_What you are asked to do_:
The answer must consist only of the lines from the line with "Zadzwoń do nas !" to the line with "armas de supervivencia", both included, exactly as they stand below.
◆ ◆ ◆ ◆ ◆
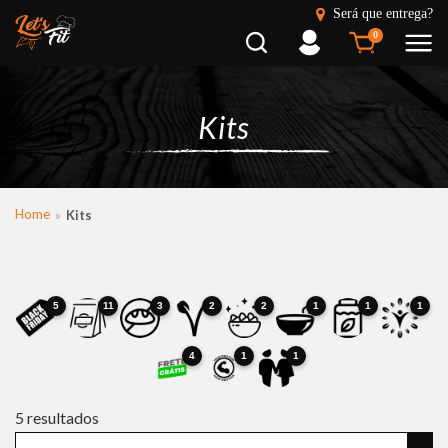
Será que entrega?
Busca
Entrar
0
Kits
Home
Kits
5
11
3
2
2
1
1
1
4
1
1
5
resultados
◆ ◆ ◆ ◆ ◆
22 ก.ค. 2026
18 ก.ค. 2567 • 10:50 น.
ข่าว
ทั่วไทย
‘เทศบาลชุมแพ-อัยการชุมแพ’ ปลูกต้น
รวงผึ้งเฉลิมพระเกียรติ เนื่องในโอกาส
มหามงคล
◆ ◆ ◆ ◆ ◆
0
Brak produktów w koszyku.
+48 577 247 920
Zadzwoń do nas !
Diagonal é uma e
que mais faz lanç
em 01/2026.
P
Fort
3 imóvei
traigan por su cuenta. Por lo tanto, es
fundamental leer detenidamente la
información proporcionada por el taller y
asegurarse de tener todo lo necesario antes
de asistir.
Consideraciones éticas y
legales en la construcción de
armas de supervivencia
◆ ◆ ◆ ◆ ◆
_Exercise output_:
Zadzwoń do nas !
Diagonal é uma e
que mais faz lanç
em 01/2026.
P
Fort
3 imóvei
traigan por su cuenta. Por lo tanto, es
fundamental leer detenidamente la
información proporcionada por el taller y
asegurarse de tener todo lo necesario antes
de asistir.
Consideraciones éticas y
legales en la construcción de
armas de supervivencia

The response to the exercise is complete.